Ha aggiunto che: sarebbe esclusa in base alla documentazione prodotta tempestivamente la possibilità di ricostruire il saldo sulla scorta dei principi elaborati dalla Corte suprema per l'ipotesi in cui la carenza riguardi il periodo intermedio del rapporto perché nel caso in esame riguarderebbe invece il periodo finale;
era stata ritenuta tuttavia ammissibile la documentazione prodotta dalla banca oltre il termine, valorizzando la circostanza che la società opponente rispetto alla documentazione contabile avesse avanzato un'espressa richiesta di ordine di esibizione di tal che ciò avrebbe legittimato la produzione tardiva della documentazione da parte dell'attrice
(sostanziale); l'art. 119, comma 4, t.u.b., non sarebbe una norma sull'onere della prova, bensì una disposizione dettata per lo scopo della trasparenza bancaria da cui non sarebbe lecito desumere che il legislatore abbia inteso consentire al cliente di richiedere al Giudice, senza limite alcuno e anche a prescindere da una preventiva richiesta alla banca, la consegna degli estratti conto a lite pendente;
il cliente potrebbe chiedere direttamente alla banca la consegna degli estratti conto dell'ultimo decennio e una volta inoltrata la richiesta la banca sarebbe obbligata ad effettuare la consegna entro il termine previsto, norma che non impatterebbe né sul riparto degli oneri probatori, né sulla disciplina processuale applicabile;
in caso di inadempimento da parte della banca il cliente avrebbe a disposizione diverse strade ed una di queste sarebbe l'istanza di esibizione di cui all'art. 210 c.p.c.; non sarebbe consentito al c.t.u. di sostituirsi alla parte andando a ricercare aliunde i dati che devono essere oggetto di riscontro da parte sua, che costituiscono materia di onere di allegazione e di prova, in quanto in questo modo il Giudice verrebbe 4
a supplire al carente espletamento dell'onere probatorio, in violazione sia dell'art. 2697
c.c., che del principio del contraddittorio;
anche allorché, in casi determinati, al consulente è permesso acquisire, previo consenso di tutte le parti, i documenti non prodotti dalle stesse, ove siano necessari per portare a termine l'indagine richiesta e per verificare sul piano tecnico se le affermazioni delle parti siano o meno corrette,
l'ammissibilità della produzione tardiva riguarderebbe soltanto documenti accessori, cioè utili a consentire una risposta più esauriente ed approfondita al quesito posto dal
Giudice e non fatti posti a fondamento della domanda;
la documentazione prodotta dalla banca in sede di consulenza, non autorizzata dal Giudice che non aveva accolto l'istanza di esibizione, e non concernendo elementi accessori, non poteva essere utilizzata al fin del decidere e determinerebbe anche la nullità dell'elaborato.
Si è costituita la chiedendo il rigetto dell'appello.
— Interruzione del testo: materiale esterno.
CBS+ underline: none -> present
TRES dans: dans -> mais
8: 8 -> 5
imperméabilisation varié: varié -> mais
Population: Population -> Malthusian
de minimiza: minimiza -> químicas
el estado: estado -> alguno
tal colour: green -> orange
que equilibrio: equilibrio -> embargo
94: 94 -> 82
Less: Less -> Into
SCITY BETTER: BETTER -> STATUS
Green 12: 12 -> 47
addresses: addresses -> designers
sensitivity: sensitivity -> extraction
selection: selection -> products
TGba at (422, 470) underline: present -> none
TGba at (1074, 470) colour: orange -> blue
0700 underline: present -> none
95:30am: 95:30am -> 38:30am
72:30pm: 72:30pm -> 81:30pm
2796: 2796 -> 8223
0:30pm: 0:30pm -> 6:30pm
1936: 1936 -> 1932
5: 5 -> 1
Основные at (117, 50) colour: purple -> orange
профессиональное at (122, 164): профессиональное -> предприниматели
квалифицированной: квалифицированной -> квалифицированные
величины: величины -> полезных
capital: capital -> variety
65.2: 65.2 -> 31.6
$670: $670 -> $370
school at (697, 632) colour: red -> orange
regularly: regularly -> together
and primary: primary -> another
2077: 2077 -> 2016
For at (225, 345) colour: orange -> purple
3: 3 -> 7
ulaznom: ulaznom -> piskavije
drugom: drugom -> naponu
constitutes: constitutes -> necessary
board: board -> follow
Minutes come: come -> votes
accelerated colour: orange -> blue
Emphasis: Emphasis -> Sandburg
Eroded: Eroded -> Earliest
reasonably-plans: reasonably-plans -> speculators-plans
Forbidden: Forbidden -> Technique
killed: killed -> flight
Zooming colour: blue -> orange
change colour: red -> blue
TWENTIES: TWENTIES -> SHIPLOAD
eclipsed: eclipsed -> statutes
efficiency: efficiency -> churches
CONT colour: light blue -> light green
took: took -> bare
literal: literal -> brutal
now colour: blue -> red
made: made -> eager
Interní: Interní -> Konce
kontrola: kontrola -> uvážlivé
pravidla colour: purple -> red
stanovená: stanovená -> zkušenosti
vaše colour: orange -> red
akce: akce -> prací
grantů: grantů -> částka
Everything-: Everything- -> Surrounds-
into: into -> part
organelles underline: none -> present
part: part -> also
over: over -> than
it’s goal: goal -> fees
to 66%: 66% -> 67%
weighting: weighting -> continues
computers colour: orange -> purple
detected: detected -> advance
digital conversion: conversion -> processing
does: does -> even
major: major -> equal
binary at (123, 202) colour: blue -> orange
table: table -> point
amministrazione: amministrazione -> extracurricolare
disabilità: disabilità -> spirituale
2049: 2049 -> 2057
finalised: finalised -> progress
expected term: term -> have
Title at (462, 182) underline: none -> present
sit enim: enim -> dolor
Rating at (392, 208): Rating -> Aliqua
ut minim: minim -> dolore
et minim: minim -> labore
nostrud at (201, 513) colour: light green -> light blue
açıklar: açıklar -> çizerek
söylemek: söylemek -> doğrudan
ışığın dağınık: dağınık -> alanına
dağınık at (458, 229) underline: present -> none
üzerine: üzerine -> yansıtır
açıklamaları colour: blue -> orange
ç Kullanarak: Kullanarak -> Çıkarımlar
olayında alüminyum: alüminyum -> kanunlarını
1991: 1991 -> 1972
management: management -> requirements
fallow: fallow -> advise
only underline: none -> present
CP_4
Ha dedotto che: l'appellante con l'atto di opposizione aveva eccepito unicamente il mancato deposito degli estratti storici (dall'apertura del conto) lamentando soltanto che quelli depositati in sede monitoria si riferivano ad un periodo temporale limitato e che, stando all'estratto conto del 30.6.2012, il saldo finale risultava essere di € 244.401,53 senza muovere eccezioni in relazione ai docc. 2,3,4, e 5 depositati in sede monitoria, di cui era stata riconosciuta esistenza e contenuto;
l'appellante non contesterebbe l'an del rapporto garantito, né la sorte capitale, né la garanzia fideiussoria (avendo rinunziato in appello a riproporre il profilo di cui all'art. 1956 c.c.), ma solo gli addebiti per interessi avendo rinunciato in appello pure alle eccezioni di superamento del tasso-soglia, di illegittimità della c.m.s. e della capitalizzazione degli interessi non avendole riproposte.
Ha precisato: di avere depositato tempestivamente: a) il saldo debitore e l'andamento del c/c n. 177 dal 2.12.2005 (apertura del conto) sino al 30.6.2011 (doc. 9 della comparsa di costituzione, recante tutti gli estratti trimestrali storici certificati ex art.50
t.u.b.); b) il saldo debitore e l'andamento del c/c n. 177 dall'1.7.2011 sino al 30.6.2012 (doc.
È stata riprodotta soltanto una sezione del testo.